Many payment processes can be done remotely and already are, Lodge said. The move to the cloud has reduced physical requirements, he said.

But mass remote work brings its own challenges.

“It creates a different set of requirements, to ensure that remote staff are not just secure, but how they handle sensitive information is also secure,” Lodge said. “Many organizations are not only increasing VPN bandwidth but strengthening the VPNs they use as well.”

Payment processing's physical footprint will rely on the level of paper required, such as checks and invoices, and likely the nature of the processors’ clients. Businesses such as health care are automating payments but still rely heavily in paper processing. And though the percentage of supply chain payments that are processed manually is falling, digital B2B payments are still not ubiquitous.

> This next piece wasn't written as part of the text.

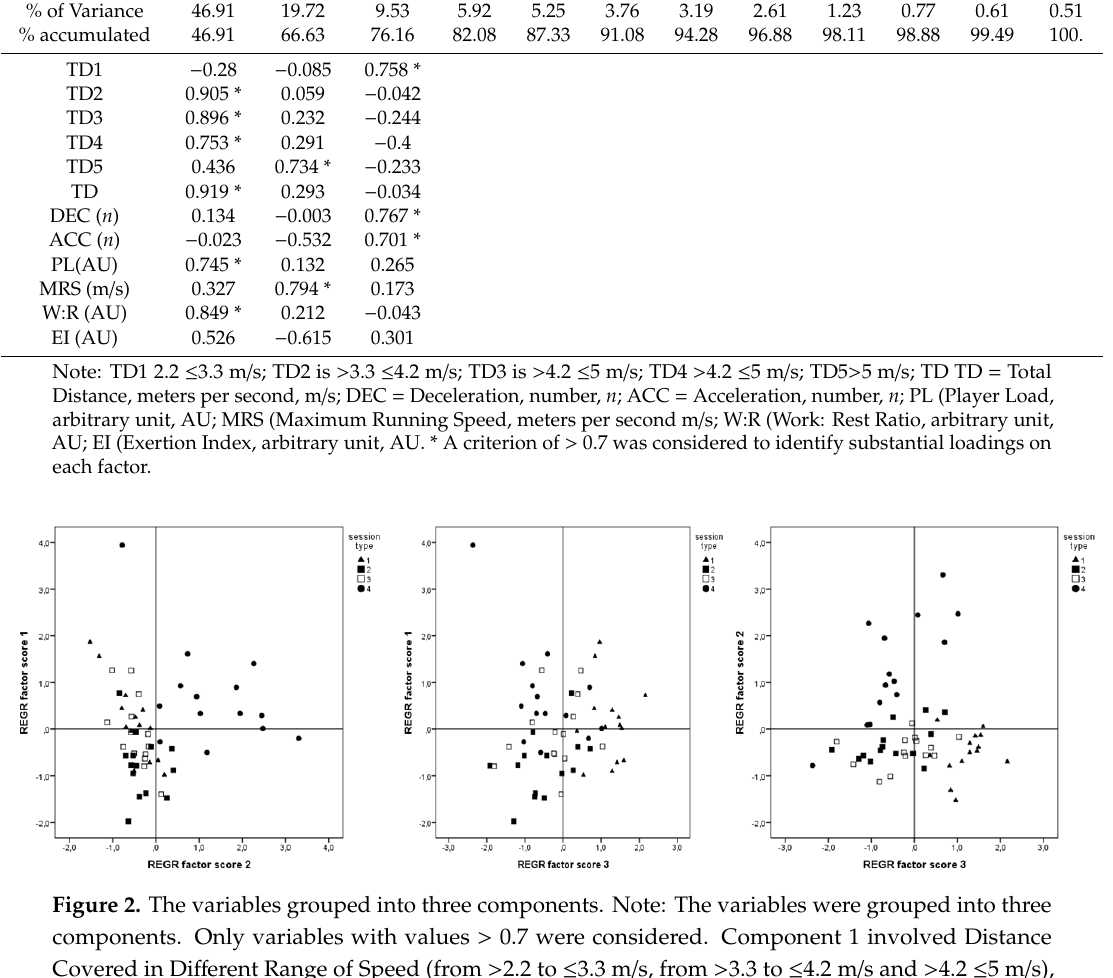
Distance Total, Player Load and Work Rest Ratio (A.U). For Component 2, the variables were Distance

JPMorgan’s lockbox customers will still need some in-person service, while at least a portion of merchants for all processors will need in-person onboarding.

But the overall migration to digital payments that preceded the crisis has digitized support for payments and merchant services.

Digital commerce companies have been aggressive about moving staff and client-facing activity to off-site locations. Shopify recently referred to itself as a “digital by default company,” saying most staff would work remotely indefinitely and that “office centricity” is over.

Shopify has accelerated its strategy to enable online sales for merchants, as businesses quickly develop digital strategies to serve people who can’t or aren't willing to shop in stores. And Stripe has encouraged its staff to work remotely.

Square, for example, reports 60% of Square for Restaurants sellers self-onboarded in 2018, a proportion that jumped to 85% in 2019. Twitter CEO Jack Dorsey, who is also CEO of Square, has said Twitter staff can work from home permanently, a policy that also extends to Square.

"We want employees to be able to work where they feel most creative and productive. Moving forward, Square's staff will be able to work from home permanently, even once offices begin to reopen,” a Square spokesperson said in an email. “Over the past several weeks, we’ve learned a lot about what it takes for people to effectively perform roles outside of an office, and we will continue to learn as we go."